Three of the spacecraft’s four reaction wheels failed during the mission, forcing engineers to devise a new way to control the probe’s pointing with a combination of momentum wheels and hydrazine-fueled thrusters. The spinning gyro-like wheels are designed to change their spin rate to pivot the spacecraft.
With the failure of a third reaction wheel last year, Dawn started consuming more hydrazine fuel for pointing control. The probe launched with around 100 pounds (45 kilograms) of hydrazine to feed its thrusters.
Dawn’s enduring legacy
Rayman said Dawn’s mission of exploration will leave an enduring scientific and engineering legacy.
“In science, it’s the unveiling of two of the last uncharted worlds in the inner solar system,” Rayman said. “Vesta and Ceres are the two largest bodies between Mars and Jupiter, and prior to the Dawn mission, Ceres was the largest object between the sun and Pluto that a spacecraft had not yet visited.
“The main asteroid belt has truly millions of objects in it, and yet 45 percent of that total mass is contained in Vesta and Ceres, which Dawn singlehandedly explored,” Rayman said. “I think that’s pretty impressive, and it showed us that Vesta is not just an asteroid like the others. A lot of people call it a big rock or something like that. Geologically, it’s more closely related to the terrestrial plants, one of which right underneath our feet.
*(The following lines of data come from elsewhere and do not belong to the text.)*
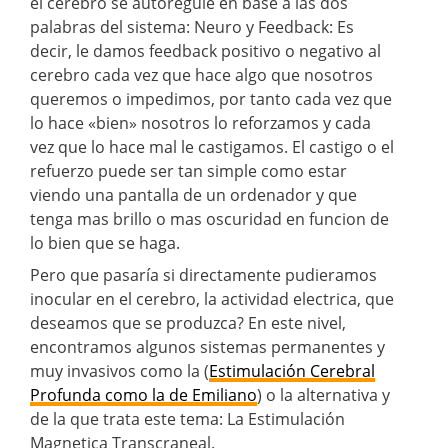
el cerebro se autoregule en base a las dos
palabras del sistema: Neuro y Feedback: Es
decir, le damos feedback positivo o negativo al
cerebro cada vez que hace algo que nosotros
queremos o impedimos, por tanto cada vez que
lo hace «bien» nosotros lo reforzamos y cada
vez que lo hace mal le castigamos. El castigo o el
refuerzo puede ser tan simple como estar
viendo una pantalla de un ordenador y que
tenga mas brillo o mas oscuridad en funcion de
lo bien que se haga.
Pero que pasaría si directamente pudieramos
inocular en el cerebro, la actividad electrica, que
deseamos que se produzca? En este nivel,
encontramos algunos sistemas permanentes y
muy invasivos como la (
Estimulación Cerebral
Profunda como la de Emiliano
) o la alternativa y
de la que trata este tema: La Estimulación
Magnetica Transcraneal.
It’s got a dense iron-nickel core surrounded by a mantle, surrounded by a crust, and it’s more akin to the terrestrial planets than it is to the rocks we think of as asteroids.”
Dawn carried three ion engines to push the spacecraft around the solar system, setting a record for the longest run time on a plasma propulsion system in space.
Using a combination of xenon fuel and electrical power to generate low levels of thrust, ion engines are not as powerful as conventional thrusters, but they produce more of an impulse over time, providing a leap in fuel efficiency for space missions.
Dawn’s ion propulsion system took four days to accelerate the spacecraft by 60 mph (96 kilometers per hour), but the probe thrust with its ion engines for 5.9 years of cumulative operation, changing the craft’s velocity by 25,700 mph (41,400 kilometers) over the course of its mission.
That capability enabled Dawn to become the first spacecraft to orbit two solar system destinations outside of the Earth and the moon.